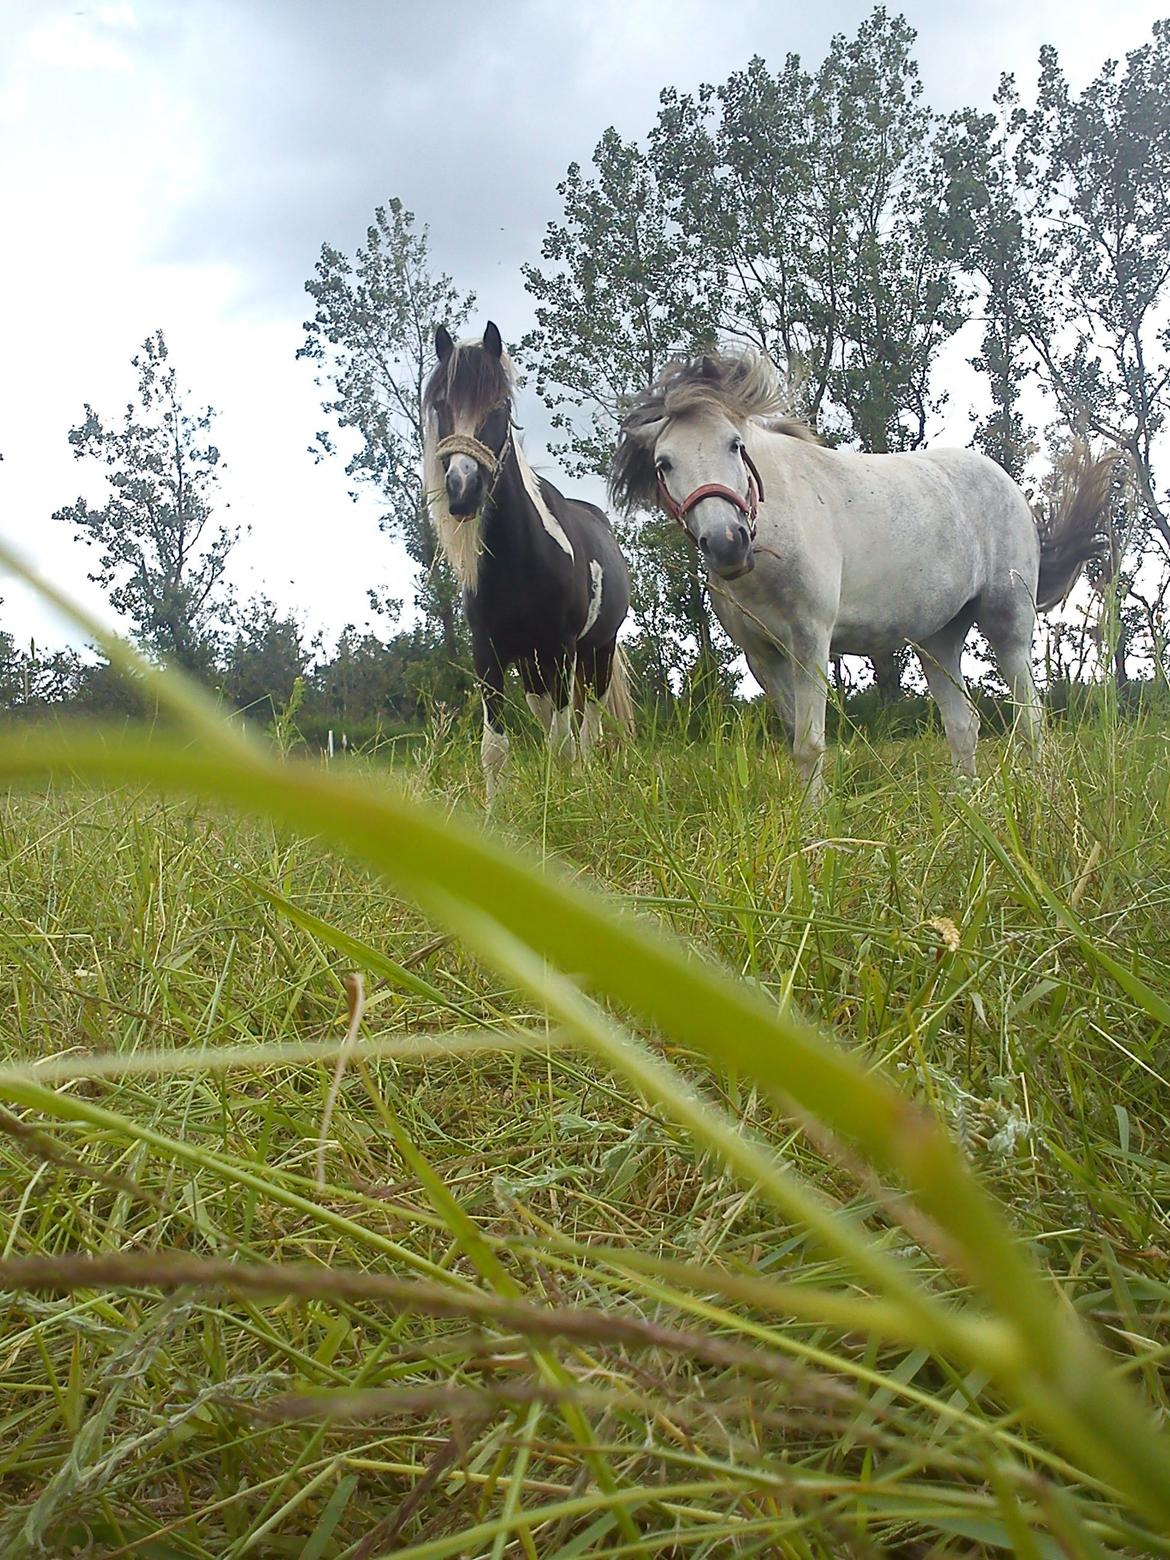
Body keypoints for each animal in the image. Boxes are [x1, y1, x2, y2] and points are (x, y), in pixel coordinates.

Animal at [423, 322, 632, 798]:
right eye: (441, 405)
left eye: (498, 405)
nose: (462, 490)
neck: (521, 562)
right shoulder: (489, 653)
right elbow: (495, 749)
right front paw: (495, 812)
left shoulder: (562, 649)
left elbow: (565, 740)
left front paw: (568, 800)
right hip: (533, 666)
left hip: (596, 653)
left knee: (587, 724)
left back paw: (588, 778)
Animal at [611, 349, 1117, 799]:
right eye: (664, 463)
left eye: (735, 445)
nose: (726, 543)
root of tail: (1008, 485)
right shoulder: (763, 657)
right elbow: (795, 739)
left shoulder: (810, 641)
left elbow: (809, 744)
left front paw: (814, 828)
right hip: (938, 640)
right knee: (963, 724)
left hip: (1007, 623)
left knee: (1030, 718)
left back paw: (1042, 796)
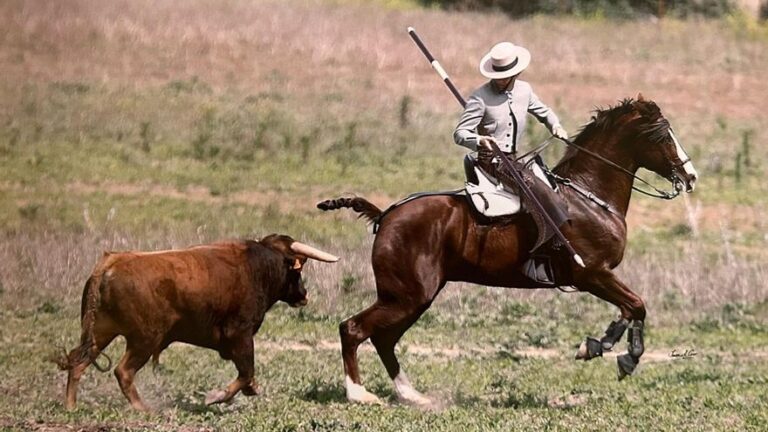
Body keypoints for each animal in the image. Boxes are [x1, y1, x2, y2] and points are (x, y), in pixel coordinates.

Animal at [317, 95, 698, 406]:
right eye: (662, 135)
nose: (690, 176)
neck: (588, 197)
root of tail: (385, 216)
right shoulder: (592, 274)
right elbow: (636, 305)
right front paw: (619, 355)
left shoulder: (599, 277)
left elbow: (630, 309)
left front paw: (602, 345)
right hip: (405, 296)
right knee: (353, 329)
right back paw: (359, 394)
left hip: (412, 298)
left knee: (384, 339)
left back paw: (412, 395)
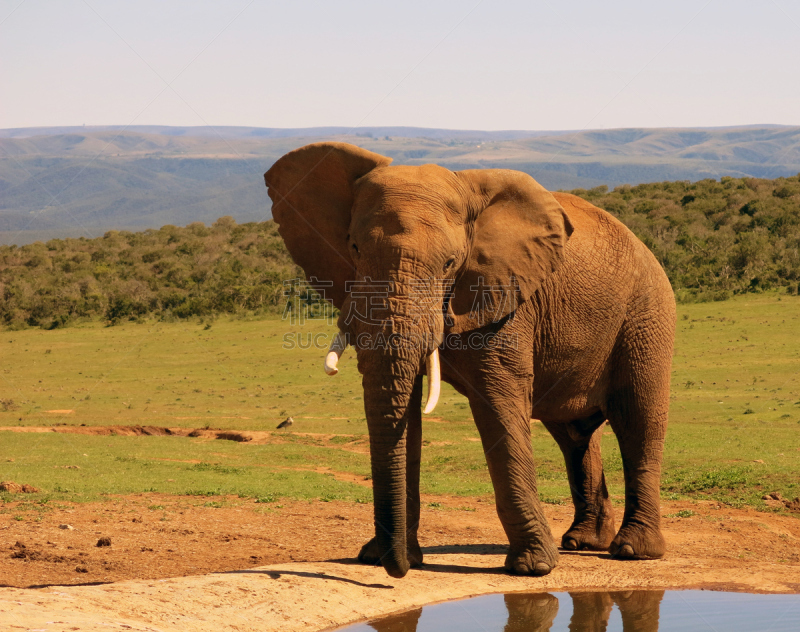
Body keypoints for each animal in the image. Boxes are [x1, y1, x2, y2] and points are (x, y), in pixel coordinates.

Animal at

+++++

▶ What needs to be done
With "knee" as the string to find, copy every line of the records that holds it.

▶ Answer area
left knee: (587, 724)
right knee: (963, 724)
left knee: (1030, 718)
right knee: (353, 329)
left knee: (384, 339)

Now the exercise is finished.